Natomiast niezwykle zabawnie jest obserwować, jak komentatorzy i publicyści, którzy z pozycji wielkich intelektualistów o europejskich horyzontach wmawiają polskiej prawicy nieskończoną listę grzechów, wpadają we własne sidła. Niczym Lis. Nie przysłowiowy, ale ten z krwi i kości, zatrudniany przez niemiecki koncern Tomasz Lis.

To, co zaserwował nam w ostatnim numerze „Newsweeka”, to podręcznikowy przykład absurdalnej, spiskowej historii i prześwietlania rodziny.

A przecież jego pismo i wspierana przez niego opcja polityczna od lat głosi, iż wyimaginowane spiski i lustrowanie rodziny to znaki firmowe prawicy. Światli spadkobiercy duchowi profesora Geremka i premiera Mazowieckiego takimi chwytami się brzydzą.

Zapowiadany jako sensacyjny artykuł o Telewizji Polskiej pod rządami Jacka Kurskiego okazał się niewypałem. Oczywiście, oparty jest w znacznej mierze na wypowiedziach anonimów. Nie znamy ich z nazwiska czy pełnionej funkcji. Nic nie wiemy o ich powiązaniach, ani czym się zajmują. Ten sposób pisania „sensacyjnych” tekstów od pewnego czasu jest normą w „Wyborczej” i mediach Springera. Na pewno jest bardzo ekonomiczny, bo duży tekst można napisać nie ruszając się od biurka.

Ale wracajmy do naszych lisów… to znaczy baranów. Z „Newsweeka” dowiedzieliśmy się, że perfidny reżim pisowski pozyskał sobie sojuszników ze świata demokracji. Istnieje bowiem tajny (tajny do czasu rozszyfrowania go przez tygodnik Springera) spisek TVP, Polsatu i Netii. Spisek skomplikowany.

Oto, jak czytamy, dla prezesa Kurskiego kluczową sprawą jest oglądalność publicznej telewizji (z tego wynika, że wedle „Newsweeka” dla poprzedników kluczowa ona nie była?!), a widzów jego telewizji podbiera Polsat.

Z tymże Polsatem wiążą Kurskiego jednak różne konszachty.

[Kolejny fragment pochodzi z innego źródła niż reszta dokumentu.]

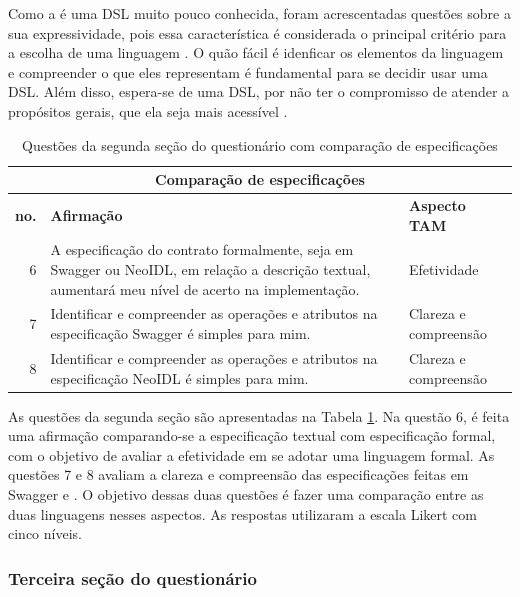 Como a \neoidl{} é uma DSL muito pouco conhecida, foram acrescentadas questões
sobre a sua expressividade, pois essa característica é considerada o principal
critério para a escolha de uma linguagem \cite{mackinlay1985expressiveness}. O
quão fácil é idenficar os elementos da linguagem e compreender o que eles
representam é fundamental para se decidir usar uma DSL. Além disso, espera-se de uma DSL, por
não ter o compromisso de atender a propósitos gerais, que ela seja mais
acessível \cite{taha2008domain}. 

\begin{table}[h]
\scriptsize
\centering
\vspace{0.5cm}
\begin{tabular}{r|p{10cm}|p{3cm}}
\multicolumn{3}{c}{{\normalsize Comparação de especificações}}\\

\hline    
\textbf{no.} &  \textbf{Afirmação} & \textbf{Aspecto TAM} \\
\hline    
6 & A especificação do contrato formalmente, seja em Swagger ou NeoIDL, em
relação a descrição textual, aumentará meu nível de acerto na implementação. &
Efetividade \\
7 & Identificar e compreender as operações e atributos na especificação Swagger
é simples para mim. & Clareza e compreensão \\
8 & Identificar e compreender as operações e atributos na especificação NeoIDL é
simples para mim. & Clareza e compreensão \\
 
\end{tabular}
\caption{Questões da segunda seção do questionário com comparação de
especificações}
\label{Secao2Questionario}
\end{table}

As questões da segunda seção são apresentadas na Tabela
\ref{Secao2Questionario}. Na questão 6, é feita uma afirmação comparando-se a
especificação textual com especificação formal, com o objetivo de avaliar a
efetividade em se adotar uma linguagem formal. As questões 7 e 8 avaliam a
clareza e compreensão das especificações feitas em Swagger e \neoidl{}. O
objetivo dessas duas questões é fazer uma comparação entre as duas linguagens
nesses aspectos. As respostas utilizaram a escala Likert \cite{allen2007likert}
com cinco níveis.


\subsubsection{Terceira seção do questionário}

Nie tylko z Polsatem, bo i z Netią, jako że argumentem wyników z Netii prezes TVP posługuje się, podważając dane o oglądalności TVP przedstawiane przez Nielsena. Nielsen jest dzisiaj na rynku badań telemetrycznych w Polsce monopolistą. „Newsweek” mocno oburza fakt, że prezes Kurski i Krajowa Rada Radiofonii i Telewizji chcą alternatywnego badania. Dziennikarze tygodnika zapomnieli, że o takiej potrzebie zaczęto mówić jeszcze za prezesa Brauna.

Przy okazji gruntownie prześwietlono małżonkę prezesa TVP. Doszukano się prawdziwej zbrodni: pracuje dla Netii. Co prawda jej obowiązki nie mają nic wspólnego z Telewizją Polską, co prawda jej zawodowe doświadczenie w pełni uzasadnia zatrudnienie, ale… Cóż, jest żoną Jacka Kurskiego. A tego wybaczyć nie można.

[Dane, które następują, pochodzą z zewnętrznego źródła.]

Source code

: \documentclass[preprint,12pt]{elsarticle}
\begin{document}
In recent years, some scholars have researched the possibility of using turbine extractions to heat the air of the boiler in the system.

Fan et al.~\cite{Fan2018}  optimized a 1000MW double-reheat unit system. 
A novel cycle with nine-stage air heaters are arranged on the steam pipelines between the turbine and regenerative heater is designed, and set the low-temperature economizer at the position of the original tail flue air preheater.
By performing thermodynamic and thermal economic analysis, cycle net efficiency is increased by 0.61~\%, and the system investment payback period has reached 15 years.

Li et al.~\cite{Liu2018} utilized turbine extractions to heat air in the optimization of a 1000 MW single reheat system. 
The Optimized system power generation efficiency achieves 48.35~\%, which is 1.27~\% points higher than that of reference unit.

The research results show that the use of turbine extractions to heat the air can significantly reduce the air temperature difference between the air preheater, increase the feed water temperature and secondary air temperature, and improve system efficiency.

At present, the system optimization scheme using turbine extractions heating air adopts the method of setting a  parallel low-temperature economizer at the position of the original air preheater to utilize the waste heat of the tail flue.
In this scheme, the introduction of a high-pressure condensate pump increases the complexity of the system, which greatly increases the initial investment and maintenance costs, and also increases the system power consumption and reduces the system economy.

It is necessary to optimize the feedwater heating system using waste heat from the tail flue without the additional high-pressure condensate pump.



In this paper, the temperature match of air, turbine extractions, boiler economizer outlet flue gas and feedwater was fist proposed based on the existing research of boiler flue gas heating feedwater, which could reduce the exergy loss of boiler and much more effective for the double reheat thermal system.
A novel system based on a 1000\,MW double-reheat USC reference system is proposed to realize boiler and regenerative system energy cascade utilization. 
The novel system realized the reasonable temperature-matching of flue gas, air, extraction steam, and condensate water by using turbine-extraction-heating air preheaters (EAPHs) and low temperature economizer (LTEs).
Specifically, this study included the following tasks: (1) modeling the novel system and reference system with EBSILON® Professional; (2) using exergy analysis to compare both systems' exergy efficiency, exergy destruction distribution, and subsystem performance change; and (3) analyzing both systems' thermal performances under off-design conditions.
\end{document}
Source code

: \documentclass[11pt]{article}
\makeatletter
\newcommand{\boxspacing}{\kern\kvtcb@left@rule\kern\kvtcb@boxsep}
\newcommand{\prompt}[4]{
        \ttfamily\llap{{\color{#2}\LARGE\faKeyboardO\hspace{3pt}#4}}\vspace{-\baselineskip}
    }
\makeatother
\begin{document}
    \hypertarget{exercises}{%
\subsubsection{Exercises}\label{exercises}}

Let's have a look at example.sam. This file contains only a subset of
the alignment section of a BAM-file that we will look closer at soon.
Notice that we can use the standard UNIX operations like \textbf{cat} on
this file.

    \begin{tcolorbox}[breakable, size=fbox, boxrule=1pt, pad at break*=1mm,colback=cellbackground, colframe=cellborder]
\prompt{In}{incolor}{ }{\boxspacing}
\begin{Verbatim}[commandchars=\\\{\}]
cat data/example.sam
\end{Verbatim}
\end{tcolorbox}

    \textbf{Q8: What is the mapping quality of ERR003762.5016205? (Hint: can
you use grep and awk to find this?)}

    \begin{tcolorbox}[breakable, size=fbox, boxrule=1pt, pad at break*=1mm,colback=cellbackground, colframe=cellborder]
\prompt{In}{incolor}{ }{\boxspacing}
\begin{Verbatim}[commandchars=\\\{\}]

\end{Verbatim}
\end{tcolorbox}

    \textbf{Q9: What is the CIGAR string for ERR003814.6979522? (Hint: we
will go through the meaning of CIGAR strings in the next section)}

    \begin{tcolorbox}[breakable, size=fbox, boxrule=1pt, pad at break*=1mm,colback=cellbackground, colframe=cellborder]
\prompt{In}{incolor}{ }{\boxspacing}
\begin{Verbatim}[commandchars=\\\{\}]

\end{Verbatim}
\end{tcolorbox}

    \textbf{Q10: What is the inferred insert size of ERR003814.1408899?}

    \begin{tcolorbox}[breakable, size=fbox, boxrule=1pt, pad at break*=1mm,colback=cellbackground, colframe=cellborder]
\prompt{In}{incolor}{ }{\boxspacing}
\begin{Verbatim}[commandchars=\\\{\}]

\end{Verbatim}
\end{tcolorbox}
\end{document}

Tekst „Newsweeka” zbiegł się z atakiem posła Michała Szczerby na TVP za rzekome promowanie Patryka Jakiego jako kandydata na prezydenta Warszawy. I na tym stwierdzeniu poprzestańmy. Po co, wzorem „Newsweeka”, mówić o tajnych porozumieniach między politykami Platformy a czołowym tygodnikiem wspierającym ich partię? Szczególnie, że takie relacje do tajnych nie należą.